As promised, Mayor de Blasio is dropping the Bloomberg administration's appeal of the federal stop and frisk ruling issued this past summer. “This is a defining moment in our history," de Blasio said at the Brownsville Recreation Center. "It’s a defining moment for millions of our families, especially those with young men of color."
During the tactic's high water mark in 2011, Brownsville saw more stop and frisks than any other neighborhood in the city aside from East New York.
Under the proposed agreement, the federal monitor ordered in the ruling will serve for three years (which is significantly less than monitors in Detroit and Los Angeles have had to serve). The court must approve the agreement for the appeal to be dropped. Per the Community Safety Act, passed last year by the City Council that also had to override Mayor Bloomberg's veto, the NYPD will also have an Inspector General to be chosen by the city's Department of Investigation.
“We will not break the law to enforce the law," NYPD Commissioner Bill Bratton said. "That’s my solemn promise to every New Yorker, regardless of where they were born, where they live, or what they look like."
“Today is the beginning of a long-overdue process: the reform of the NYPD to end illegal and racially discriminatory policing," Vincent Warren, the executive director of the Center for Constitutional Rights said in a release. The CCR represented the lead plaintiffs in the case, Floyd v. City of New York, and won the ruling from Judge Shira Scheindlin in August.
Many of the reforms that Judge Scheindlin ordered—increased training, more thorough record keeping—were instituted during and after the trial, and police stops plummeted in 2013, while crime continued to fall.
Still, significant reforms ordered in the ruling [PDF], such as a trial run of lapel-mounted cameras for police officers, and the institution of a federal monitor to ensure that all the changes were made, were held up by the Bloomberg administration's appeal. The administration was clearly incensed that the judge had ruled that the city "willfully ignored" a mountain of evidence that suggested that the tactic, as practiced by the NYPD, amounted to racial discrimination.
Their appeal was validated by three appellate judges, who accused Judge Scheindlin of "bias" in her ruling, and ordered the case transferred to another judge.
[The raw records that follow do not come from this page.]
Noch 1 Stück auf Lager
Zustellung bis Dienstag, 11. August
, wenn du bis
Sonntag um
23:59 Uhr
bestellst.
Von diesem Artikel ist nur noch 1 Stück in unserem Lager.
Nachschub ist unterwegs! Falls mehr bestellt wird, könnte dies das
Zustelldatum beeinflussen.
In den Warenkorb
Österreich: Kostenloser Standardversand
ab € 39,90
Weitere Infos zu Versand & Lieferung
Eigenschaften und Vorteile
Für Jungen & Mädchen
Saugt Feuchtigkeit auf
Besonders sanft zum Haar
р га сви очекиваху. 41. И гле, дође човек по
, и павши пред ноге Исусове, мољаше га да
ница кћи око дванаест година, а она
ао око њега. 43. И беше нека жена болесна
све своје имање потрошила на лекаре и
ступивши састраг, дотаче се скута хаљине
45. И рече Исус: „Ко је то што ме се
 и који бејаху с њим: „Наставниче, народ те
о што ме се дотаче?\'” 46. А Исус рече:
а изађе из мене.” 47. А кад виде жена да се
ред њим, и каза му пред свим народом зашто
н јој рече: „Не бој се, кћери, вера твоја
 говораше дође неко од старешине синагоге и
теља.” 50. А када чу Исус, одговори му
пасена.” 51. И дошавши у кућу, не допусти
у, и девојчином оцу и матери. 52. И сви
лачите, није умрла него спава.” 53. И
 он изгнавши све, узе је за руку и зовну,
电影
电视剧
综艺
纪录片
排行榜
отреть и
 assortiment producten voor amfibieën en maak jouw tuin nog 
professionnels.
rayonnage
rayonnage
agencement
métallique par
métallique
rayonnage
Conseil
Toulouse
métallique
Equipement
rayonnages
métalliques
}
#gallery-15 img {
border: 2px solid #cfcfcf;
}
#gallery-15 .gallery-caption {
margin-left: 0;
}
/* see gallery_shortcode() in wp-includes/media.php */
The judges' ruling was widely criticized by legal experts as one that was rooted in politics, rather than legitimate legal arguments.
The police unions could still carry on their appeal if the court grants them that right.
"We have expected this action from the Mayor and are waiting for a decision from the Courts that determines our ability to continue the appeal," Roy Richter, the president of the Captains Endowment Association said in an email. "If the Court rules in our favor, we will reevaluate our position and the appropriate manner in which to proceed given the City's withdrawing from the appeal."
Patrick Lynch, president of the Patrolmen's Benevolent Association, said, "We continue to have serious concerns about how these remedies will impact our members and the ability to do their jobs. Our goal is to continue to be involved in the process in order to give voice to our members and to make every effort to ensure that their rights are protected.”